We are all subject to the Deceiver’s relentless barrage. If he fails to intoxicate us with pride, he’ll do all he can to induce a downer – maligning our ministry, telling us we are contributing nothing to the kingdom. Either way, surrendering to his persuasive lies will impair God’s work.

Imagine the consequences if in the midst of the battle Moses’ helpers had said, ‘I can’t fight like Joshua. I can’t lead like Moses. I can’t sing like Miriam, or engrave like Bezaleel. I’m just a run-away slave. Whoever heard of a stick-holding ministry! Life’s passed me by. Forget that stupid stick, I’m going back to my tent!’

Don’t conclude that God doesn’t have more spectacular things in store for you. What you are doing right now, however, is probably far more valuable and potentially more satisfying than you realize. You may be the only Christian presence in your work place, the only mother that precious child will ever have, the only one praying for that forgotten man, or the only one willing to encourage that person of unknown potential.
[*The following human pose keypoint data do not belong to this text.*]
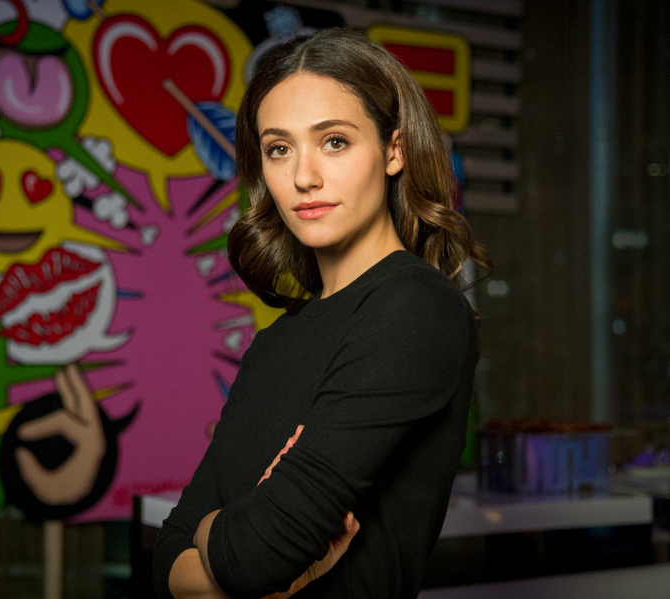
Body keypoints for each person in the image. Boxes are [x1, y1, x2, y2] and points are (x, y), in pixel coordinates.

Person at [153, 27, 491, 599]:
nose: (303, 177)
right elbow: (165, 561)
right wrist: (237, 553)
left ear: (393, 149)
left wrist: (221, 542)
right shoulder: (277, 341)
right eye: (278, 148)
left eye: (334, 141)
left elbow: (257, 556)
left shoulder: (417, 307)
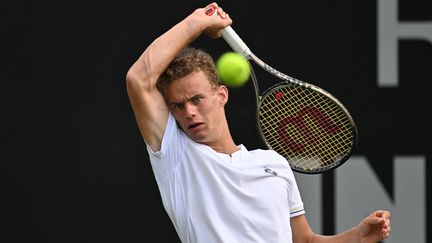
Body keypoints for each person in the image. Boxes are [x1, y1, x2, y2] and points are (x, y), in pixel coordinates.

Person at [126, 2, 391, 243]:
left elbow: (304, 241)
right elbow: (138, 79)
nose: (189, 112)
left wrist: (357, 237)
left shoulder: (274, 164)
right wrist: (198, 21)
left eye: (197, 99)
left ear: (221, 95)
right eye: (178, 105)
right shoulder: (175, 157)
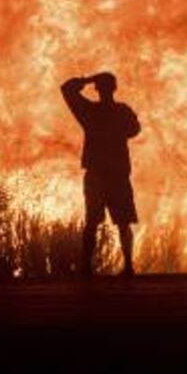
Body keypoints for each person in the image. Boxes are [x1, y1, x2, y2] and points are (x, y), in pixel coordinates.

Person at [60, 72, 140, 277]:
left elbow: (66, 88)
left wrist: (89, 80)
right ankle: (128, 267)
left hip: (98, 175)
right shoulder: (122, 111)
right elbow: (134, 129)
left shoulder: (89, 112)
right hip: (117, 174)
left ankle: (86, 268)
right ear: (115, 88)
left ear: (97, 89)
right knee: (123, 223)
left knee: (92, 222)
Lost in prayer, David Brainerd did not see the reared rattlesnake poised to strike his face. Watching wide-eyed with glee, were hate-crazed savages who had snuck up to the tent for the express purpose of murdering him. Unexpectedly, the snake suddenly veered and slid away. The Red Indians also silently retreated, awed by the snake’s reaction and intent upon spreading the word about this pale-face who so clearly had the Great Spirit’s protection. Oblivious to the entire episode, David broke camp and continued his journey. Yes, that was unusually dramatic, but are you any less ignorant of what takes place in the unseen spirit-world and within the sealed vault of people’s minds as you go about your normal affairs with the touch of God upon your life?
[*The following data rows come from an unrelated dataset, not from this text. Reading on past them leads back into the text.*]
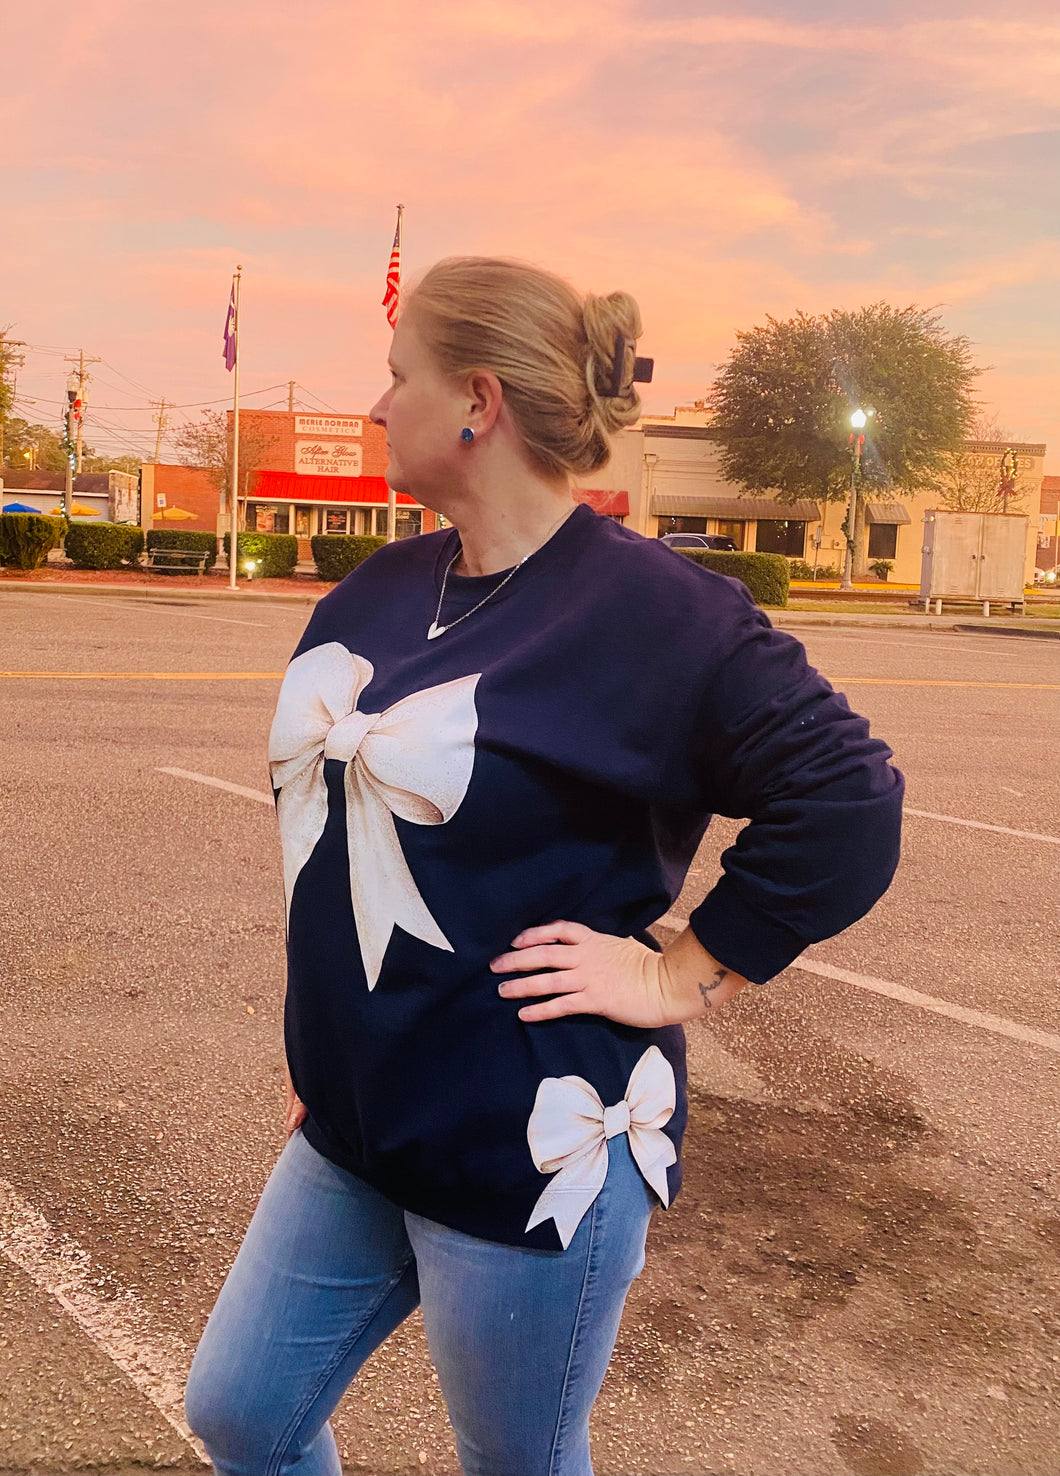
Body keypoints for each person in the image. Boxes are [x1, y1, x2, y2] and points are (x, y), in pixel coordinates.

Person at [185, 257, 903, 1476]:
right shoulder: (378, 588)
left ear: (477, 400)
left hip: (532, 1140)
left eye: (396, 375)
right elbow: (341, 847)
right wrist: (343, 1045)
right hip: (360, 1123)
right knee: (243, 1415)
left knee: (513, 1461)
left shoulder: (659, 617)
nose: (375, 408)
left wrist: (681, 978)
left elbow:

What was the greatest event in human history? Jesus’ death. Yet in a sense, it was nothing. People wanted him killed; he let them. It was no epic of human endurance. He even failed to drag his cross the required distance. There was no display of artistic skill. Other religions find it offensive. Intellectuals ridicule it. (1 Corinthians 1:23) Yet, in God, it is of incalculable worth.

Since we are sufficiently enlightened to view Jesus’ ministry as God sees it, let’s endeavor to be equally enlightened about our own service.

The church has a million unsung heroes. Their exploits, unknown on earth, are the talk of heaven. These resolute, Christ-like conquerors cannot be bought. They refuse to trade eternal acclaim for temporal applause. Heaven’s megastars may be so inconspicuous that you’d think they’re in training for the Pew Warmer of the Year Award. No one would guess the shock-waves they send through Satan’s camp when these spiritual gladiators plunder his kingdom. Everyone scrambles to be in the limelight, except these saints: they are light – the light of the world.